-- Data for analysis --
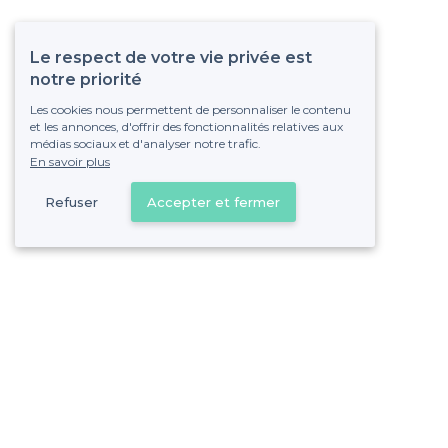
Le respect de votre vie privée est
notre priorité
Les cookies nous permettent de personnaliser le contenu
et les annonces, d'offrir des fonctionnalités relatives aux
médias sociaux et d'analyser notre trafic.
En savoir plus
Refuser
Accepter et fermer
Vous s
Gagnez de nombreu
Pas de commissions et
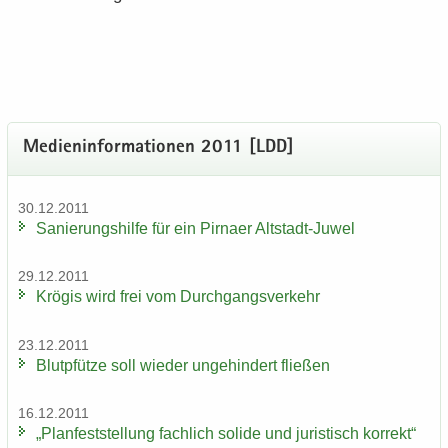
Me­di­en­in­for­ma­tio­nen 2011 [LDD]
30.12.2011
Sa­nie­rungs­hil­fe für ein Pirna­er Altstadt-​Juwel
29.12.2011
Krö­gis wird frei vom Durch­gangs­ver­kehr
23.12.2011
Blut­pfüt­ze soll wie­der un­ge­hin­dert flie­ßen
16.12.2011
„Plan­fest­stel­lung fach­lich so­li­de und ju­ris­tisch kor­rekt“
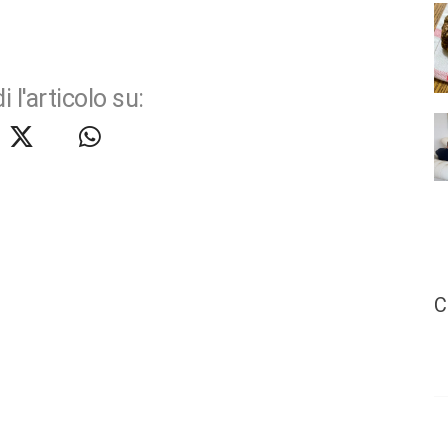
i l'articolo su:
C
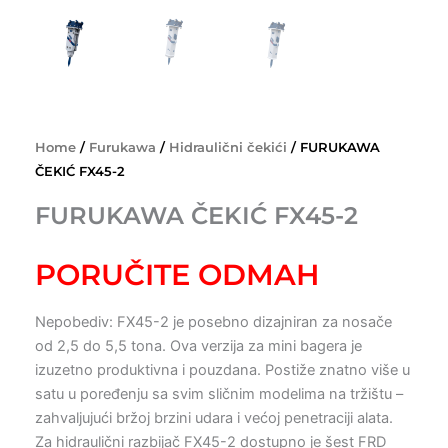
Home
/
Furukawa
/
Hidraulični čekići
/ FURUKAWA
ČEKIĆ FX45-2
FURUKAWA ČEKIĆ FX45-2
PORUČITE ODMAH
Nepobediv: FX45-2 je posebno dizajniran za nosače
od 2,5 do 5,5 tona. Ova verzija za mini bagera je
izuzetno produktivna i pouzdana. Postiže znatno više u
satu u poređenju sa svim sličnim modelima na tržištu –
zahvaljujući bržoj brzini udara i većoj penetraciji alata.
Za hidraulični razbijač FX45-2 dostupno je šest FRD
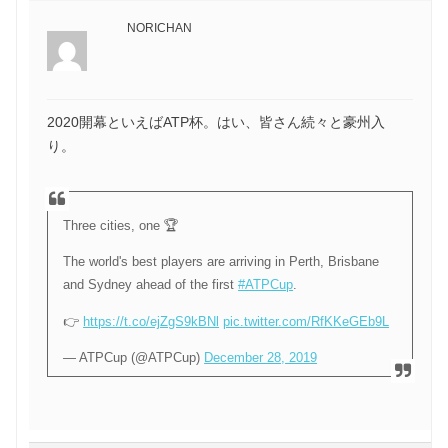
NORICHAN
2020開幕といえばATP杯。はい、皆さん続々と豪州入
り。
Three cities, one 🏆
The world's best players are arriving in Perth, Brisbane
and Sydney ahead of the first
#ATPCup
.
👉
https://t.co/ejZgS9kBNl
pic.twitter.com/RfKKeGEb9L
— ATPCup (@ATPCup)
December 28, 2019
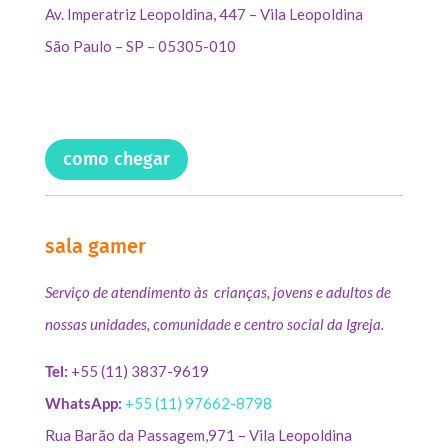
Av. Imperatriz Leopoldina, 447 – Vila Leopoldina
São Paulo – SP – 05305-010
como chegar
sala gamer
Serviço de atendimento às crianças, jovens e adultos de
nossas unidades, comunidade e centro social da Igreja.
Tel:
+55 (11) 3837-9619
WhatsApp:
+55 (11) 97662-8798
Rua Barão da Passagem,971 – Vila Leopoldina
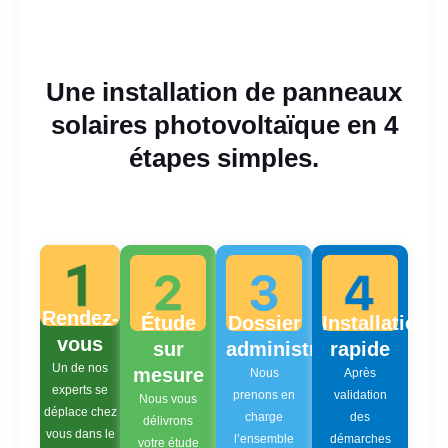
Une installation de panneaux
solaires photovoltaïque en 4
étapes simples.
Rendez-
Étude
Dossier
Installation
vous
sur
administratif
rapide
Un de nos
mesure
Nous
Après
experts se
prenons en
validation
Nous vous
déplace chez
charge
des
délivrons
vous dans le
l’ensemble
démarches
votre étude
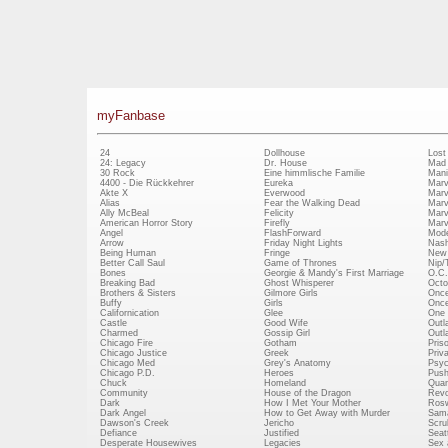
myFanbase
24
Dollhouse
Lost
24: Legacy
Dr. House
Mad
30 Rock
Eine himmlische Familie
Mani
4400 - Die Rückkehrer
Eureka
Marv
Akte X
Everwood
Marv
Alias
Fear the Walking Dead
Marv
Ally McBeal
Felicity
Marv
American Horror Story
Firefly
Marv
Angel
FlashForward
Mode
Arrow
Friday Night Lights
Nash
Being Human
Fringe
New 
Better Call Saul
Game of Thrones
Nip/
Bones
Georgie & Mandy's First Marriage
O.C.
Breaking Bad
Ghost Whisperer
Octo
Brothers & Sisters
Gilmore Girls
Once
Buffy
Girls
Once
Californication
Glee
One 
Castle
Good Wife
Outl
Charmed
Gossip Girl
Outl
Chicago Fire
Gotham
Pris
Chicago Justice
Greek
Priv
Chicago Med
Grey's Anatomy
Psy
Chicago P.D.
Heroes
Push
Chuck
Homeland
Quan
Community
House of the Dragon
Revo
Dark
How I Met Your Mother
Rosw
Dark Angel
How to Get Away with Murder
Sam
Dawson's Creek
Jericho
Scru
Defiance
Justified
Seatt
Desperate Housewives
Legacies
Sex 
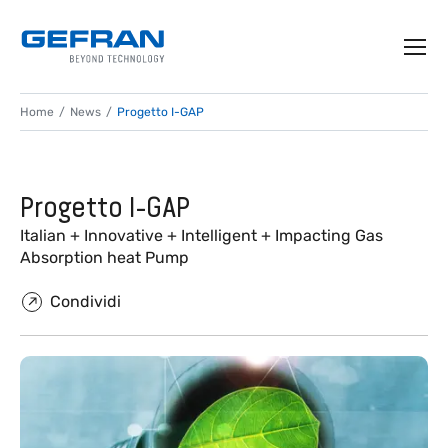
Home
News
Progetto I-GAP
Progetto I-GAP
Italian + Innovative + Intelligent + Impacting Gas
Absorption heat Pump
Condividi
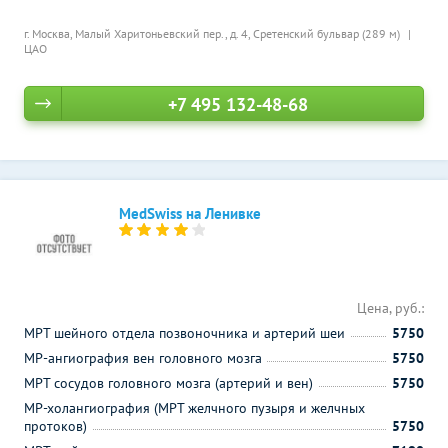
г. Москва, Малый Харитоньевский пер., д. 4,
Сретенский бульвар (289 м)
ЦАО
+7 495 132-48-68
MedSwiss на Ленивке
Цена, руб.:
МРТ шейного отдела позвоночника и артерий шеи
5750
МР-ангиография вен головного мозга
5750
МРТ сосудов головного мозга (артерий и вен)
5750
МР-холангиография (МРТ желчного пузыря и желчных
протоков)
5750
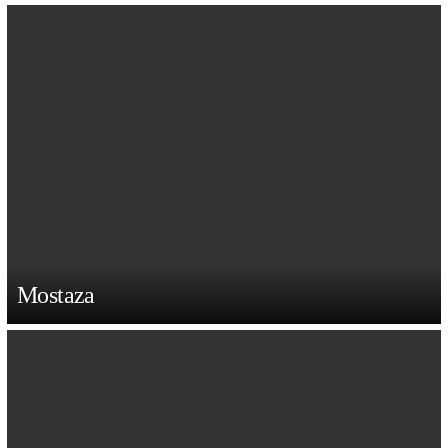
Mostaza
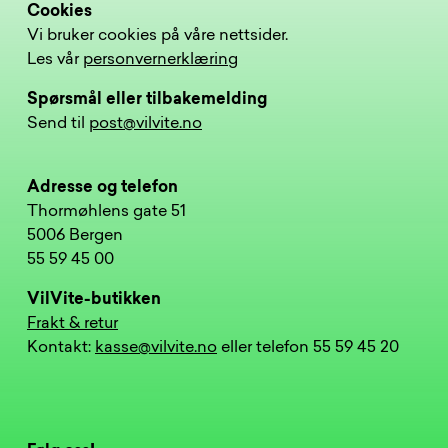
Cookies
Vi bruker cookies på våre nettsider.
Les vår
personvernerklæring
Spørsmål eller tilbakemelding
Send til
post@vilvite.no
Adresse og telefon
Thormøhlens gate 51
5006 Bergen
55 59 45 00
VilVite-butikken
Frakt & retur
Kontakt:
kasse@vilvite.no
eller telefon 55 59 45 20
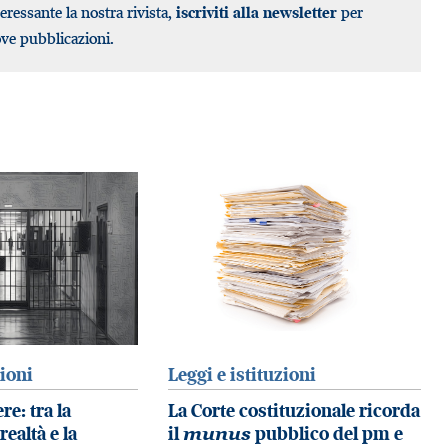
teressante la nostra rivista,
iscriviti alla newsletter
per
ove pubblicazioni.
zioni
Leggi e istituzioni
re: tra la
La Corte costituzionale ricorda
realtà e la
il
munus
pubblico del pm e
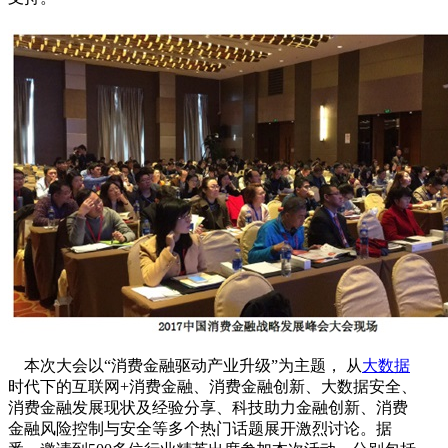
本次大会以“消费金融驱动产业升级”为主题， 从
大数据
时代下的互联网+消费金融、消费金融创新、大数据安全、
消费金融发展现状及经验分享、科技助力金融创新、消费
金融风险控制与安全等多个热门话题展开激烈讨论。据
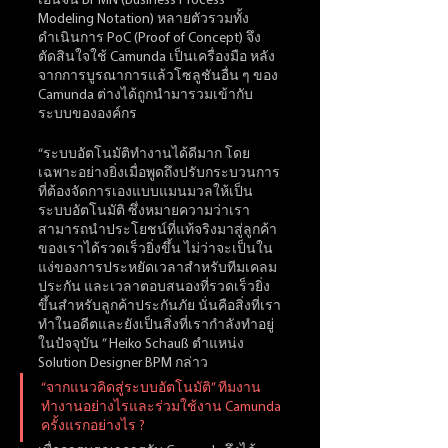
เอ็นจิ้น BPMN (Business Process 
Modeling Notation) หลายตัวรวมทั้ง
ดำเนินการ PoC (Proof of Concept) จึง
ตัดสินใจใช้ Camunda เป็นเครื่องมือ หลัง
จากการบูรณาการแล้วโซลูชันอื่น ๆ ของ 
Camunda ต่างได้ถูกนำมารวมเข้ากับ
ระบบขององค์กร
“ระบบอัตโนมัติทำงานได้ดีมาก โดย
เฉพาะอย่างยิ่งเมื่อพูดถึงปรับกระบวนการ
ที่ต้องจัดการเองแบบแมนมวลให้เป็น
ระบบอัตโนมัติ ซึ่งหมายความว่าเรา
สามารถนำประโยชน์ที่แท้จริงมาสู่ลูกค้า
ของเราได้รวดเร็วยิ่งขึ้น ไม่ว่าจะเป็นใน
แง่ของการประหยัดเวลาสำหรับทีมเคลม
ประกัน และเวลาตอบสนองที่รวดเร็วยิ่ง
ขึ้นสำหรับลูกค้าประกันภัย นั่นคือสิ่งที่เรา
ทำในอดีตและยังเป็นสิ่งที่เรากำลังทำอยู่
ในปัจจุบัน ” Heiko Schauß ตำแหน่ง 
Solution Designer BPM กล่าว 
“จากแนวคิดสู่ระบบอัตโนมัติ” ทีมงาน
ทำงานอย่างไรและร่วมใช้งาน Camunda 
ครั้งแรกอย่างไร ?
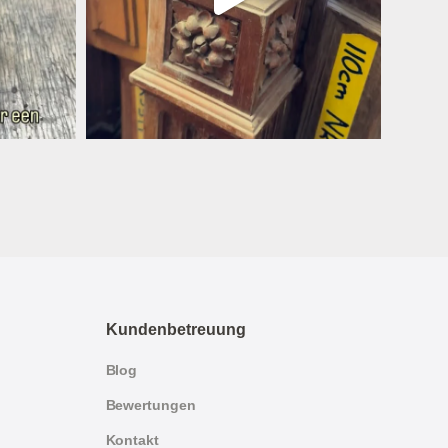
Kundenbetreuung
Blog
Bewertungen
Kontakt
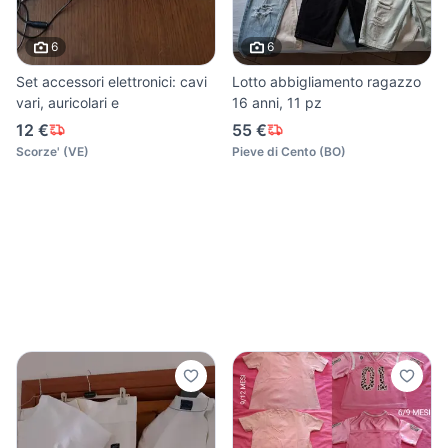
6
6
Set accessori elettronici: cavi
Lotto abbigliamento ragazzo
vari, auricolari e
16 anni, 11 pz
12 €
55 €
Scorze'
(
VE
)
Pieve di Cento
(
BO
)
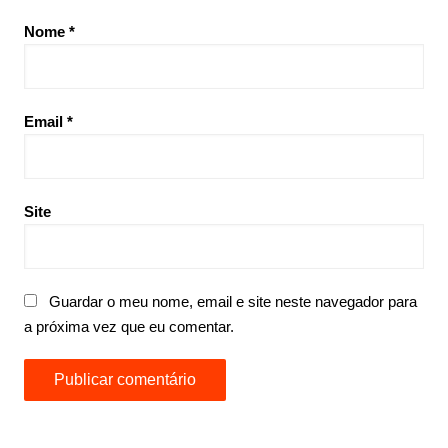
Nome
*
Email
*
Site
Guardar o meu nome, email e site neste navegador para
a próxima vez que eu comentar.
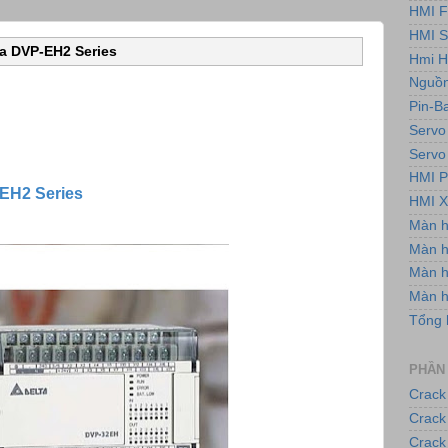
HMI F
HMI 
a DVP-EH2 Series
Hmi H
Nguồn
Pin-B
Servo
Servo
HMI P
-EH2 Series
HMI X
Màn 
Màn h
Màn 
Màn 
Tổng 
PHẦN
Crack
Crack
Crack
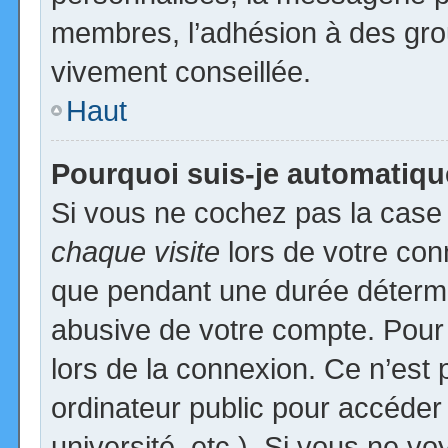
membres, l’adhésion à des group
vivement conseillée.
Haut
Pourquoi suis-je automatiq
Si vous ne cochez pas la cas
chaque visite
lors de votre con
que pendant une durée détermin
abusive de votre compte. Pour
lors de la connexion. Ce n’est
ordinateur public pour accéder
université, etc.). Si vous ne vo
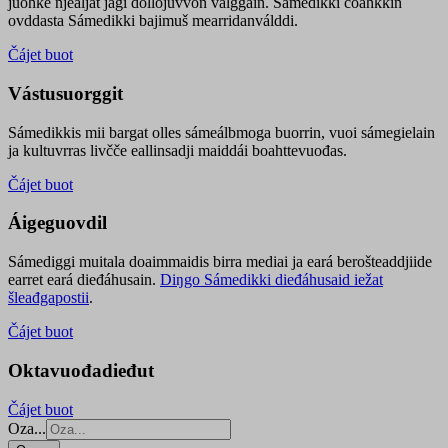
juohke njealját jagi dollojuvvon válggain. Sámedikki čoahkkin
ovddasta Sámedikki bajimuš mearridanválddi.
Čájet buot
Vástusuorggit
Sámedikkis mii bargat olles sámeálbmoga buorrin, vuoi sámegielain
ja kultuvrras livčče eallinsadji maiddái boahttevuođas.
Čájet buot
Áigeguovdil
Sámediggi muitala doaimmaidis birra mediai ja eará berošteaddjiide
earret eará dieđáhusain.
Diŋgo Sámedikki dieđáhusaid iežat
šleađgapostii
.
Čájet buot
Oktavuođadieđut
Čájet buot
Oza...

-- Task --
When you write out the material above, keep every line exact and drop each picture.

-- Solution --
Le respect de votre vie privée est
notre priorité
Les cookies nous permettent de personnaliser le contenu
et les annonces, d'offrir des fonctionnalités relatives aux
médias sociaux et d'analyser notre trafic.
En savoir plus
Refuser
Accepter et fermer
Vous s
Gagnez de nombreu
Pas de commissions et
Me­di­en­in­for­ma­tio­nen 2011 [LDD]
30.12.2011
Sa­nie­rungs­hil­fe für ein Pirna­er Altstadt-​Juwel
29.12.2011
Krö­gis wird frei vom Durch­gangs­ver­kehr
23.12.2011
Blut­pfüt­ze soll wie­der un­ge­hin­dert flie­ßen
16.12.2011
„Plan­fest­stel­lung fach­lich so­li­de und ju­ris­tisch kor­rekt“
i l'articolo su:
C
Home
/
Furukawa
/
Hidraulični čekići
/ FURUKAWA
ČEKIĆ FX45-2
FURUKAWA ČEKIĆ FX45-2
PORUČITE ODMAH
Nepobediv: FX45-2 je posebno dizajniran za nosače
od 2,5 do 5,5 tona. Ova verzija za mini bagera je
izuzetno produktivna i pouzdana. Postiže znatno više u
satu u poređenju sa svim sličnim modelima na tržištu –
zahvaljujući bržoj brzini udara i većoj penetraciji alata.
Za hidraulični razbijač FX45-2 dostupno je šest FRD
NORICHAN
2020開幕といえばATP杯。はい、皆さん続々と豪州入
り。
Three cities, one 🏆
The world's best players are arriving in Perth, Brisbane
and Sydney ahead of the first
#ATPCup
.
👉
https://t.co/ejZgS9kBNl
pic.twitter.com/RfKKeGEb9L
— ATPCup (@ATPCup)
December 28, 2019
Av. Imperatriz Leopoldina, 447 – Vila Leopoldina
São Paulo – SP – 05305-010
como chegar
sala gamer
Serviço de atendimento às crianças, jovens e adultos de
nossas unidades, comunidade e centro social da Igreja.
Tel:
+55 (11) 3837-9619
WhatsApp:
+55 (11) 97662-8798
Rua Barão da Passagem,971 – Vila Leopoldina
Une installation de panneaux
solaires photovoltaïque en 4
étapes simples.
Rendez-
Étude
Dossier
Installation
vous
sur
administratif
rapide
Un de nos
mesure
Nous
Après
experts se
prenons en
validation
Nous vous
déplace chez
charge
des
délivrons
vous dans le
l’ensemble
démarches
votre étude
myFanbase
24
Dollhouse
Lost
24: Legacy
Dr. House
Mad
30 Rock
Eine himmlische Familie
Mani
4400 - Die Rückkehrer
Eureka
Marv
Akte X
Everwood
Marv
Alias
Fear the Walking Dead
Marv
Ally McBeal
Felicity
Marv
American Horror Story
Firefly
Marv
Angel
FlashForward
Mode
Arrow
Friday Night Lights
Nash
Being Human
Fringe
New 
Better Call Saul
Game of Thrones
Nip/
Bones
Georgie & Mandy's First Marriage
O.C.
Breaking Bad
Ghost Whisperer
Octo
Brothers & Sisters
Gilmore Girls
Once
Buffy
Girls
Once
Californication
Glee
One 
Castle
Good Wife
Outl
Charmed
Gossip Girl
Outl
Chicago Fire
Gotham
Pris
Chicago Justice
Greek
Priv
Chicago Med
Grey's Anatomy
Psy
Chicago P.D.
Heroes
Push
Chuck
Homeland
Quan
Community
House of the Dragon
Revo
Dark
How I Met Your Mother
Rosw
Dark Angel
How to Get Away with Murder
Sam
Dawson's Creek
Jericho
Scru
Defiance
Justified
Seatt
Desperate Housewives
Legacies
Sex 
Home
News
Progetto I-GAP
Progetto I-GAP
Italian + Innovative + Intelligent + Impacting Gas
Absorption heat Pump
Condividi
г. Москва, Малый Харитоньевский пер., д. 4,
Сретенский бульвар (289 м)
ЦАО
+7 495 132-48-68
MedSwiss на Ленивке
Цена, руб.:
МРТ шейного отдела позвоночника и артерий шеи
5750
МР-ангиография вен головного мозга
5750
МРТ сосудов головного мозга (артерий и вен)
5750
МР-холангиография (МРТ желчного пузыря и желчных
протоков)
5750
Mostaza
Cookies
Vi bruker cookies på våre nettsider.
Les vår
personvernerklæring
Spørsmål eller tilbakemelding
Send til
post@vilvite.no
Adresse og telefon
Thormøhlens gate 51
5006 Bergen
55 59 45 00
VilVite-butikken
Frakt & retur
Kontakt:
kasse@vilvite.no
eller telefon 55 59 45 20
teressante la nostra rivista,
iscriviti alla newsletter
per
ove pubblicazioni.
zioni
Leggi e istituzioni
re: tra la
La Corte costituzionale ricorda
realtà e la
il
munus
pubblico del pm e
本次大会以“消费金融驱动产业升级”为主题， 从
大数据
时代下的互联网+消费金融、消费金融创新、大数据安全、
消费金融发展现状及经验分享、科技助力金融创新、消费
金融风险控制与安全等多个热门话题展开激烈讨论。据
เอ็นจิ้น BPMN (Business Process 
Modeling Notation) หลายตัวรวมทั้ง
ดำเนินการ PoC (Proof of Concept) จึง
ตัดสินใจใช้ Camunda เป็นเครื่องมือ หลัง
จากการบูรณาการแล้วโซลูชันอื่น ๆ ของ 
Camunda ต่างได้ถูกนำมารวมเข้ากับ
ระบบขององค์กร
“ระบบอัตโนมัติทำงานได้ดีมาก โดย
เฉพาะอย่างยิ่งเมื่อพูดถึงปรับกระบวนการ
ที่ต้องจัดการเองแบบแมนมวลให้เป็น
ระบบอัตโนมัติ ซึ่งหมายความว่าเรา
สามารถนำประโยชน์ที่แท้จริงมาสู่ลูกค้า
ของเราได้รวดเร็วยิ่งขึ้น ไม่ว่าจะเป็นใน
แง่ของการประหยัดเวลาสำหรับทีมเคลม
ประกัน และเวลาตอบสนองที่รวดเร็วยิ่ง
ขึ้นสำหรับลูกค้าประกันภัย นั่นคือสิ่งที่เรา
ทำในอดีตและยังเป็นสิ่งที่เรากำลังทำอยู่
ในปัจจุบัน ” Heiko Schauß ตำแหน่ง 
Solution Designer BPM กล่าว 
“จากแนวคิดสู่ระบบอัตโนมัติ” ทีมงาน
ทำงานอย่างไรและร่วมใช้งาน Camunda 
ครั้งแรกอย่างไร ?
Kundenbetreuung
Blog
Bewertungen
Kontakt
6
6
Set accessori elettronici: cavi
Lotto abbigliamento ragazzo
vari, auricolari e
16 anni, 11 pz
12 €
55 €
Scorze'
(
VE
)
Pieve di Cento
(
BO
)
Nome
*
Email
*
Site
Guardar o meu nome, email e site neste navegador para
a próxima vez que eu comentar.
HMI F
HMI 
a DVP-EH2 Series
Hmi H
Nguồn
Pin-B
Servo
Servo
HMI P
-EH2 Series
HMI X
Màn 
Màn h
Màn 
Màn 
Tổng 
PHẦN
Crack
Crack
Crack
membres, l’adhésion à des group
vivement conseillée.
Haut
Pourquoi suis-je automatiq
Si vous ne cochez pas la cas
chaque visite
lors de votre con
que pendant une durée détermin
abusive de votre compte. Pour
lors de la connexion. Ce n’est
ordinateur public pour accéder
université, etc.). Si vous ne vo
juohke njealját jagi dollojuvvon válggain. Sámedikki čoahkkin
ovddasta Sámedikki bajimuš mearridanválddi.
Čájet buot
Vástusuorggit
Sámedikkis mii bargat olles sámeálbmoga buorrin, vuoi sámegielain
ja kultuvrras livčče eallinsadji maiddái boahttevuođas.
Čájet buot
Áigeguovdil
Sámediggi muitala doaimmaidis birra mediai ja eará berošteaddjiide
earret eará dieđáhusain.
Diŋgo Sámedikki dieđáhusaid iežat
šleađgapostii
.
Čájet buot
Oktavuođadieđut
Čájet buot
Oza...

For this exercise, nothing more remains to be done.